[Issue 13936] groupBy must be redone

Mon Jan 12 11:48:08 PST 2015

https://issues.dlang.org/show_bug.cgi?id=13936

--- Comment #26 from hsteoh at quickfur.ath.cx ---
For some reason I couldn't access the dpaste yesterday. But anyway, it works
now.

The first thing I note, is that this still does not address the situation where
the group is incompletely iterated, then the user decides to pop the outer
range. In that case you duplicate almost all of the effort of popping the
entire group again.

The choice of implementation also imposes an artificial limitation on group
length to uint.max, and would insert an artificial group boundary at that point
even if predicate() still holds true. This is unlikely to ever happen, but
still, it would be nice to have some insurance for it in documentation and in
throwing an exception should this case get triggered (but unfortunately that
breaks nothrow, which could be a show-stopper). Or use size_t, which defers the
problem to the more unlikely distant future.

● **Work instructions**:
a) Answer the following from the groupBy issue comment, one line each, marked (i), (ii) and (iii):
(i) What is the number of the issue?
(ii) To what value does the chosen implementation limit group length?
(iii) Which attribute would be broken by throwing an exception?
b) From the groupBy issue comment, list every measure the writer proposes for dealing with the limit on group length.
c) Resume the groupBy issue comment from its last sentence, continuing in the writer's voice.

● **Extracted records**:
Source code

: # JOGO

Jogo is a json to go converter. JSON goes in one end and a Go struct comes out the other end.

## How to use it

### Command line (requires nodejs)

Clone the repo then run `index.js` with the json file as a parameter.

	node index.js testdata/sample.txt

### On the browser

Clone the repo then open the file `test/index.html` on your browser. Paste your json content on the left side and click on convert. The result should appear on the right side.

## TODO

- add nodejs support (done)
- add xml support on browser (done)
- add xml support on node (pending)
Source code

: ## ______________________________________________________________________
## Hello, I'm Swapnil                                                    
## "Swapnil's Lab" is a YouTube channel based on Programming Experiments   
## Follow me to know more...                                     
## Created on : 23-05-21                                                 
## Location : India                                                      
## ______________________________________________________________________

---

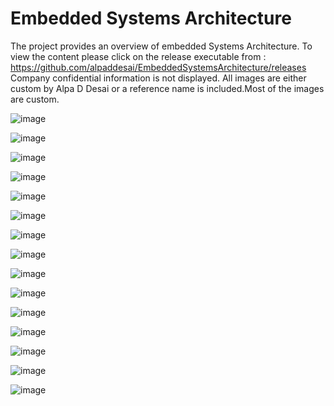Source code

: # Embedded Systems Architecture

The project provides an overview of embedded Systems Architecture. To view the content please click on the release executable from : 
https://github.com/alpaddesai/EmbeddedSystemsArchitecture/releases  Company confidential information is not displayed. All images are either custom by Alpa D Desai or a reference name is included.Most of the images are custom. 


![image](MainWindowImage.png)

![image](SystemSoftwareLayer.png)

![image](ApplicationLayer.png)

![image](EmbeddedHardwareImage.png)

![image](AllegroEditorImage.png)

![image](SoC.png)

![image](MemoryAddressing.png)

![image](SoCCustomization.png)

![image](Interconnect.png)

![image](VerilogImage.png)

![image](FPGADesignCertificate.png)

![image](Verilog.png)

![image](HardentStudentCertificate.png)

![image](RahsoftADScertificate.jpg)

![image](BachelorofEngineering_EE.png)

● **Task-by-task results**:
a)
(i) 13936
(ii) uint.max
(iii) nothrow

b)
- Documenting the limitation
- Throwing an exception if the case is triggered
- Using size_t instead

c)
A similar thing happens with wrapped-around group serial numbers, but that's a
far less likely case to cause problems 'cos the user would have to keep a
reference to a group around for uint.max groups, which realistically won't
happen unless he was deliberately trying to shoot his own foot.

Now on to the implementation:

- What on earth is going on with GroupBy.groupStart and GroupBy.groupCurrent?!
Shouldn't there just be a single reference to the underlying range, which gets
advanced to groupNext once the current Group is finished? Currently this code
looks really suspect because .groupStart and .groupCurrent seem to be redundant
with each other, yet .empty checks .groupCurrent whereas .front copies
.groupStart.

- GroupBy.front passes the current range by value which Group stores by value.
This will cause broken behaviour if the range has reference semantics:
Group.popFront will cause subsequent calls to GroupBy.front to return a
truncated group. Previously-saved Group's will also break once the mothership
advances to the next group, because they use groupStart to evaluate the
predicate, which would have changed if the underlying range has reference
semantics. Basically, .save should be used everywhere except where you can
justify not using it, otherwise you will almost certainly get broken boundary
cases.

- OTOH, if the range has very short groups, then most of the performance will
be bottlenecked on all those .save's every time .front is accessed. We should
probably profile this thing, with at least one test case with very long groups,
and one test case with very short (1-2 element) groups. And of course, test it
to death.

- Group doesn't implement .save? Shouldn't that be possible with this design?

- Group.this assumes groupStart is non-empty. Should assert in case future
changes break GroupBy.front.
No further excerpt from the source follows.